What would it be like to put a spin on 2025 MN45? Imagine riding on a Ferris wheel, like the Seattle Great Wheel, which is normally like that three revolutions in 10 to 12 minutes. Now make the wheel more than 10 times bigger and make sure the rotation speed is at least twice as fast. It feels like you’re driving more than 60 km/hour.
“If you were on it, it would probably be quite a ride to walk around the outside edge of this thing that’s the size of eight football fields,” Greenstreet said.
But the significance of the research goes beyond imagining an alien carnival ride.
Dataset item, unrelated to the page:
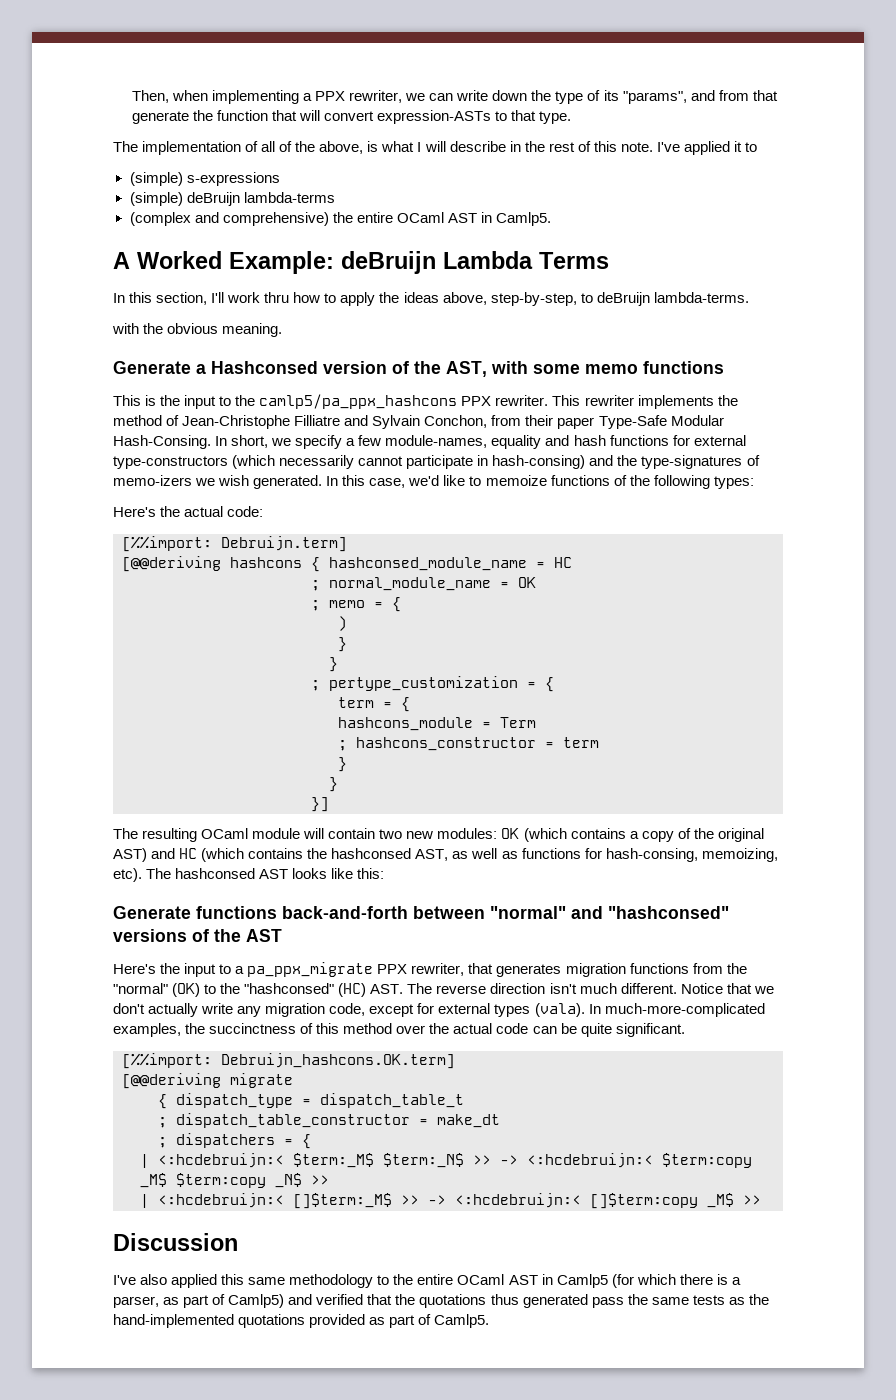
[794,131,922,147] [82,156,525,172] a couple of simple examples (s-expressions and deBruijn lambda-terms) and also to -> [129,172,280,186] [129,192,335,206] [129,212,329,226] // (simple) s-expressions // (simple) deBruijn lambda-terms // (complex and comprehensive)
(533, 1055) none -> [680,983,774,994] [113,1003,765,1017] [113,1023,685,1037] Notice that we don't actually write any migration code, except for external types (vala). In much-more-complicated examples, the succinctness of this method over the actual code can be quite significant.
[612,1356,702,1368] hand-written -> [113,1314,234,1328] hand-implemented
“This is just the beginning of science for the Rubin Observatory,” Greenstreet said. “We’re already seeing that we can study smaller asteroids at greater distances than we’ve ever been able to study before. And because we can further study these fast rotators, we’re going to learn a lot of really crucial information about the internal strength, composition and collision history of these primitive Solar System bodies, which date back to the time the Solar System was formed.”
The study published in The Astrophysical Journal Letters, “Light curves, rotation periods, and colors for Vera C. Rubin Observatory’s first asteroid discoveries,” lists 71 co-authors. University of Washington authors include Greenstreet and Zhuofu (Chester) Li, Dmitrii E. Vavilov, Devanshi Singh, Mario Jurić, Željko Ivezić, Joachim Moeyens, Eric C. Bellm, Jacob A. Kurlander, Maria T. Patterson, Nima Sedaghat, Krzysztof Suberlak, and Ian S. Sullivan.
The Vera C. Rubin Observatory is jointly funded by the National Science Foundation and the U.S. Department of Energy’s Office of Science. The University of Washington was a founding member of the consortium behind the project, which benefited from early contributions from Microsoft co-founder Bill Gates and software executive Charles Simonyi. The observatory’s Simonyi Survey Telescope was named in honor of Simonyi’s family.